Excerpt to read
——

China-based e-commerce titan Alibaba Group (BABA 0.09%) announced financial results early Thursday morning. The report, which covered the third quarter of fiscal 2018, exceeded some analyst expectations but fell short elsewhere. Rattled by the mixed results, Alibaba investors took share prices 8% lower over the next two days.

Alibaba's third quarter by the numbers

Metric

Q3 2018

Q3 2017

Year-Over-Year Change

Revenue

$12.8 billion

$7.7 billion

66%

Net income

$3.59 billion

$2.47 billion

45%

Adjusted earnings per diluted share

$1.63

$1.30

25%

Data source: Alibaba.

The provider of online sales infrastructure and tools saw sales surging 57% higher in its core commerce division. This segment accounted for 88% of Alibaba's total third-quarter revenues.

Though far smaller, the cloud computing division more than doubled its sales to $553 million. Alibaba's management plans to invest large chunks of the quarter's $7.1 billion in free cash flows into accelerating this vital business even further.

The company reached 580 million monthly active users in December, a 17% year-over-year gain. Annual active subscribers for calendar year 2017 landed at 515 million, a 16% increase from 2016's levels.

Alibaba's logo, featuring a smiling genie in gold on white.

Image source: Alibaba.

Growth drivers

User engagement and customer loyalty continue to rest on the popular Taobao and Tmall platforms. Alibaba is building artificial intelligence features into Taobao's personalized shopping recommendations while Tmall is partnering up with global luxury brands to boost its consumer appeal.

——

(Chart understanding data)
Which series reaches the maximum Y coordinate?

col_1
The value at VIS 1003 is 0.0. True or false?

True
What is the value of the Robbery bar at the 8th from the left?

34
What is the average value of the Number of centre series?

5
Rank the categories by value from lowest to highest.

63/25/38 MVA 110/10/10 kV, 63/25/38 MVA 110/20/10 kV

——

What you have to do
Reproduce the entire Alibaba earnings article word for word. These rows were drawn from a separate source.

Output below
China-based e-commerce titan Alibaba Group (BABA 0.09%) announced financial results early Thursday morning. The report, which covered the third quarter of fiscal 2018, exceeded some analyst expectations but fell short elsewhere. Rattled by the mixed results, Alibaba investors took share prices 8% lower over the next two days.

Alibaba's third quarter by the numbers

Metric

Q3 2018

Q3 2017

Year-Over-Year Change

Revenue

$12.8 billion

$7.7 billion

66%

Net income

$3.59 billion

$2.47 billion

45%

Adjusted earnings per diluted share

$1.63

$1.30

25%

Data source: Alibaba.

The provider of online sales infrastructure and tools saw sales surging 57% higher in its core commerce division. This segment accounted for 88% of Alibaba's total third-quarter revenues.

Though far smaller, the cloud computing division more than doubled its sales to $553 million. Alibaba's management plans to invest large chunks of the quarter's $7.1 billion in free cash flows into accelerating this vital business even further.

The company reached 580 million monthly active users in December, a 17% year-over-year gain. Annual active subscribers for calendar year 2017 landed at 515 million, a 16% increase from 2016's levels.

Alibaba's logo, featuring a smiling genie in gold on white.

Image source: Alibaba.

Growth drivers

User engagement and customer loyalty continue to rest on the popular Taobao and Tmall platforms. Alibaba is building artificial intelligence features into Taobao's personalized shopping recommendations while Tmall is partnering up with global luxury brands to boost its consumer appeal.